• [Problem 1]
Answer these questions from the blog post about the Obama administration and Mubarak, one line each:
(a) According to the post, which side has committed the killings in the current unrest in Egypt?
(b) Whom did the Huffington Post cite, and in what publication?
(c) In the quoted passage, what does the military need to be forced to get back online?
• [Problem 2] Carry on the blog post about the Obama administration's stance toward Mubarak, picking up right after its last sentence.

• [Quoted passage]
Saturday, January 29, 2011

Sifting through the Obama administration's posture towards Mubarak, the revolution

Critics in Egypt and in the United States have criticized the Barack Obama administration for holding back in criticized Hosni Mubarak, president of Egypt. While Obama was critical of Mubarak, they faulted Obama for positing a moral equivalence between the official forces of the Egyptian state and the protesters. After all, the former has tortured in the past. And the former is the entity that has committed the killings in the current unrest in Egypt. (Admittedly, protesters have injured police forces in the battles of the last few days, in addition to the of course far more numerous assaults by the police against peaceful protesters. Then again, we should note that the lion's share of the injuries in the hospitals are civilian victims of the police.)

OBAMA IN A DELICATE POSITION, ONE INTERESTING VIEW, SEEING OBAMA AS PLAYING A DEFT STRATAGEM (AN ENDGAME OPTION):
the Huffington Post, cited Marc Lynch in Foreign Policy argued,
What they do need, if they think about it, is for Obama to help broker an endgame from the top down --- to impose restraints on the Egyptian military's use of violence to repress protests, to force it to get the internet and mobile phones back online, to convince the military and others within the regime's inner circle to ease Mubarak out of power, and to try to ensure that whatever replaces Mubarak commits to a rapid and smooth transition to civilian, democratic rule. And that's what the administration is doing.

• [Dataset content]
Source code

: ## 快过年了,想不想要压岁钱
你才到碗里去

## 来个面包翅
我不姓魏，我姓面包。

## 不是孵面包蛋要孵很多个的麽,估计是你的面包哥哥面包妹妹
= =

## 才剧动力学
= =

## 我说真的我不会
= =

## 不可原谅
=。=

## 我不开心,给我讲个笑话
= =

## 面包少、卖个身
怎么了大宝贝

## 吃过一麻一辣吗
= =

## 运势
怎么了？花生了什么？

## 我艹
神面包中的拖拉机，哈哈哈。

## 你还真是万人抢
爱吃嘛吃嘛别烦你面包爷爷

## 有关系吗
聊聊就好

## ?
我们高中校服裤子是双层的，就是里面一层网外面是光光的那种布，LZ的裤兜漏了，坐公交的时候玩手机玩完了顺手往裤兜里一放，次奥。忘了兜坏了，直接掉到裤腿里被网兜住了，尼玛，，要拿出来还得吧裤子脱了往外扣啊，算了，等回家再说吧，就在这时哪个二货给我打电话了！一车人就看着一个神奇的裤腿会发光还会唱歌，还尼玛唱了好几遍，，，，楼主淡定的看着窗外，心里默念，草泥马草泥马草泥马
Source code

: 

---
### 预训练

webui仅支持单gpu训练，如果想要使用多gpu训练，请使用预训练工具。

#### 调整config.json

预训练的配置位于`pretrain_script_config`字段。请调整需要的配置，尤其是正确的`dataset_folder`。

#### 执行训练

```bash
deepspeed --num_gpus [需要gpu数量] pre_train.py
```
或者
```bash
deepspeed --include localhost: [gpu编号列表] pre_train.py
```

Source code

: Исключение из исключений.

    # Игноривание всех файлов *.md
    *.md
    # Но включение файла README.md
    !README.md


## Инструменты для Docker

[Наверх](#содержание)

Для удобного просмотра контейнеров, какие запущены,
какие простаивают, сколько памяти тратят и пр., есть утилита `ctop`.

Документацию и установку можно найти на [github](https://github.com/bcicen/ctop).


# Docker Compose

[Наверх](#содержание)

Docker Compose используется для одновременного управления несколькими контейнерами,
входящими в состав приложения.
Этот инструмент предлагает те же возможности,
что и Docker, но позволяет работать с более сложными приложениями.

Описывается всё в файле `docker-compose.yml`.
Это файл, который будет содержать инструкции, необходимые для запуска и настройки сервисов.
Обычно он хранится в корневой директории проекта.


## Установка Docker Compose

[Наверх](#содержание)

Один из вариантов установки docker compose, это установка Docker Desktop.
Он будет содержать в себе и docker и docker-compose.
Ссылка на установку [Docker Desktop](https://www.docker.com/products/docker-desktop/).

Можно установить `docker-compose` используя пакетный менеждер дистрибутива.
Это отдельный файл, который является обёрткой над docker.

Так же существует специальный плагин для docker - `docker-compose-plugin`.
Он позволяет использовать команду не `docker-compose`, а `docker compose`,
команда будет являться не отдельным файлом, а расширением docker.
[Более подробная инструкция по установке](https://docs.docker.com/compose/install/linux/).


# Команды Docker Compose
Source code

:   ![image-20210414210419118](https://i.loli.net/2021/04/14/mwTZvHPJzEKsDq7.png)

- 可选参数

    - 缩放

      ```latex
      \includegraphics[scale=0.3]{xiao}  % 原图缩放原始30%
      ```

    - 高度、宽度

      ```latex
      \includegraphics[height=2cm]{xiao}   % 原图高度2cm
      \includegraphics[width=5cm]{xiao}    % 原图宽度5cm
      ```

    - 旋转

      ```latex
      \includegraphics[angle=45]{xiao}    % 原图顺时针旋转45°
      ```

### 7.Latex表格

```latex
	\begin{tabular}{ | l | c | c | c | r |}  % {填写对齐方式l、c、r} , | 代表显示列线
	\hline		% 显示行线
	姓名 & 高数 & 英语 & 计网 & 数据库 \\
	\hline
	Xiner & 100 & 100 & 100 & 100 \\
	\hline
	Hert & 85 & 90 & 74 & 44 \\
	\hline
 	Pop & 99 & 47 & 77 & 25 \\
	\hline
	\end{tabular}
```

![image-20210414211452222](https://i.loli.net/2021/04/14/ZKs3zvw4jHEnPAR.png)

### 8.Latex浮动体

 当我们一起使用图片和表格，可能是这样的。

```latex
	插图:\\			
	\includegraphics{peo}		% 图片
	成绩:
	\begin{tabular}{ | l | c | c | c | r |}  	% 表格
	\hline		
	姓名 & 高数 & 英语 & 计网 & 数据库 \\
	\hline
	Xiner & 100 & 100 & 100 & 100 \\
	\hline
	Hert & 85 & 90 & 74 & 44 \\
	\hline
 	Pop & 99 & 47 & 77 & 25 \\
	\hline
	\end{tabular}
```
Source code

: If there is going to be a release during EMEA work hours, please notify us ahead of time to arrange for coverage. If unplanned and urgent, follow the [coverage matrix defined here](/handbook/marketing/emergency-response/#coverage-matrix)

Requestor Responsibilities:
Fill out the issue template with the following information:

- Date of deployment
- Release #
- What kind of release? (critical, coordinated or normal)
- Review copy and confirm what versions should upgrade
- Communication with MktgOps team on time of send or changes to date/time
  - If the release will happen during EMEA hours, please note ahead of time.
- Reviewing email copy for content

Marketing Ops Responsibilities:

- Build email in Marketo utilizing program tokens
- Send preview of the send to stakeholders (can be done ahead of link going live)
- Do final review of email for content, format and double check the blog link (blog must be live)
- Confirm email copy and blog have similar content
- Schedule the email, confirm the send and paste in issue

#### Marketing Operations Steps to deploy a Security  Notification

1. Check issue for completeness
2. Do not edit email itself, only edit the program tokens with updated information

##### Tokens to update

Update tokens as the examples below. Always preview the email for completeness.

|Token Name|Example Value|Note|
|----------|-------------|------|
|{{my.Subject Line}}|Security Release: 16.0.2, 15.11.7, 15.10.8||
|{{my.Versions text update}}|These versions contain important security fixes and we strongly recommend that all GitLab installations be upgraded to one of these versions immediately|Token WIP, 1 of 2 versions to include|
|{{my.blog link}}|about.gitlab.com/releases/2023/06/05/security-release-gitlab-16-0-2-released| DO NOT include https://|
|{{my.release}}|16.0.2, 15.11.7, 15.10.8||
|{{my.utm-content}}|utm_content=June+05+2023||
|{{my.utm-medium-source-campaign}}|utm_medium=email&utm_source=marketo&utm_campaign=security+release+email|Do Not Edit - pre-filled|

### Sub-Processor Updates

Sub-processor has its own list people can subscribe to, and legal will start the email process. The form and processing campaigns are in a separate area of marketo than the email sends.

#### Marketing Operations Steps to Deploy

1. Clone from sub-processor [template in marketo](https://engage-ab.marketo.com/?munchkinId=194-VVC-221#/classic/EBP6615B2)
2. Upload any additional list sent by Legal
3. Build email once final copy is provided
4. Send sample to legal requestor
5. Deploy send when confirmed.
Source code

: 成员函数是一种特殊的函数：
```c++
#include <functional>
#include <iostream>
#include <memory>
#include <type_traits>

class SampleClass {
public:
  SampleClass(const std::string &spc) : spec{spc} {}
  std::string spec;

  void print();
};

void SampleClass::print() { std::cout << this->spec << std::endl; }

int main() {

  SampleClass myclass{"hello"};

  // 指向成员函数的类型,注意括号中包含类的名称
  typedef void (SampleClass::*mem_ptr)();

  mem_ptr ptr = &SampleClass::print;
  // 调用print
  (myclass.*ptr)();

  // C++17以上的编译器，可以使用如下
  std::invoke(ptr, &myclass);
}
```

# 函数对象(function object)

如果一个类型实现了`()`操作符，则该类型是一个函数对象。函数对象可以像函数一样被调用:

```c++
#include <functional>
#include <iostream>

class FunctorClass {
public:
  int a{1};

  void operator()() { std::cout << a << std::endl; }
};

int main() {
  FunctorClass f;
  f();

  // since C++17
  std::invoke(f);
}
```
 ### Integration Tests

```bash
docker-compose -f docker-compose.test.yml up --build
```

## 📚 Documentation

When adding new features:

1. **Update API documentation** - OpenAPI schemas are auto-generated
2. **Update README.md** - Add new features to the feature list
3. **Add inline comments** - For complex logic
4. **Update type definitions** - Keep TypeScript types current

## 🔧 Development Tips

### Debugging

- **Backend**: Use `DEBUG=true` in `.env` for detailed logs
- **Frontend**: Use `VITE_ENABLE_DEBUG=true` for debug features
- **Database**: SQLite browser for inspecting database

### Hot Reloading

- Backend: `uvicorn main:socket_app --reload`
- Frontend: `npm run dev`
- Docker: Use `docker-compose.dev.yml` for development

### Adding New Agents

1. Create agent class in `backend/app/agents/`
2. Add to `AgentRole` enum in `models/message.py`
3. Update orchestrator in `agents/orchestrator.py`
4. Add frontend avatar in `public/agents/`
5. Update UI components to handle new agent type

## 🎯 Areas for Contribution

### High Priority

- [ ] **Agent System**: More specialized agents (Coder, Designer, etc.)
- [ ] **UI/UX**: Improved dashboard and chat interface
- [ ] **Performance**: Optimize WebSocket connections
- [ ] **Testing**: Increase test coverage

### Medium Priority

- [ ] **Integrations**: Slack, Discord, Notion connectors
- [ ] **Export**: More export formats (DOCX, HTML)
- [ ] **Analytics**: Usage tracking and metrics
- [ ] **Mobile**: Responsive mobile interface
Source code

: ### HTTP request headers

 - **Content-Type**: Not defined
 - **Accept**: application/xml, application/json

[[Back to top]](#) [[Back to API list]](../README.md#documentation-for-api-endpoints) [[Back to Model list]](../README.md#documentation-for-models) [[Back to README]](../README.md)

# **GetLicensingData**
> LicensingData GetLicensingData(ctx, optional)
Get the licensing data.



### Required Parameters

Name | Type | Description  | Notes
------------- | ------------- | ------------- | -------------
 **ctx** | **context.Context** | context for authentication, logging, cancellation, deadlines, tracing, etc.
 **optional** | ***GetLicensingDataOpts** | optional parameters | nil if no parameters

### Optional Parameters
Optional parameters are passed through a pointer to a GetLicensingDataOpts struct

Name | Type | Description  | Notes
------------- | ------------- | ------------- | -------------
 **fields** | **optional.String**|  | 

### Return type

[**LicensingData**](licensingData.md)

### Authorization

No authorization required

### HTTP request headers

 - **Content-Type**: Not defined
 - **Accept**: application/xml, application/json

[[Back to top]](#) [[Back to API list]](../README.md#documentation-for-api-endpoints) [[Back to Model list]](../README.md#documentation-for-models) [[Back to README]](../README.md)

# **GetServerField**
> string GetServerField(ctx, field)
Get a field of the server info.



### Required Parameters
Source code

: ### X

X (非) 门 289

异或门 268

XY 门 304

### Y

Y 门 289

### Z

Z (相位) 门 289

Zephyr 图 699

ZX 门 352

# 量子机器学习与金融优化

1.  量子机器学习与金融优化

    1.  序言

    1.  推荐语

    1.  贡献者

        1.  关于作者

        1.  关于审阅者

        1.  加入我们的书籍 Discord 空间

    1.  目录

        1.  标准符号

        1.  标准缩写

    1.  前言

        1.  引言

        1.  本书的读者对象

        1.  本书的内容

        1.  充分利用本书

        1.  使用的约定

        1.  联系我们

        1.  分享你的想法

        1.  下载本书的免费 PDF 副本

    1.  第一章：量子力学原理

• [Task result 1]
(a) The official forces of the Egyptian state.
(b) Marc Lynch, in Foreign Policy.
(c) The internet and mobile phones.

• [Task result 2]
The administration's public statements and private actions have to be understood as not only offering moral and rhetorical support to the protestors, or as throwing bones to the Washington echo chamber, but as working pragmatically to deliver a positive ending to a still extremely tense and fluid situation.

It is no surprise that Obama is being tentative, playing both sides. He is a state leader, we can't forget, gauging his relationship another state leader, yet demonstrating his interest in qualitative change by Mubarak.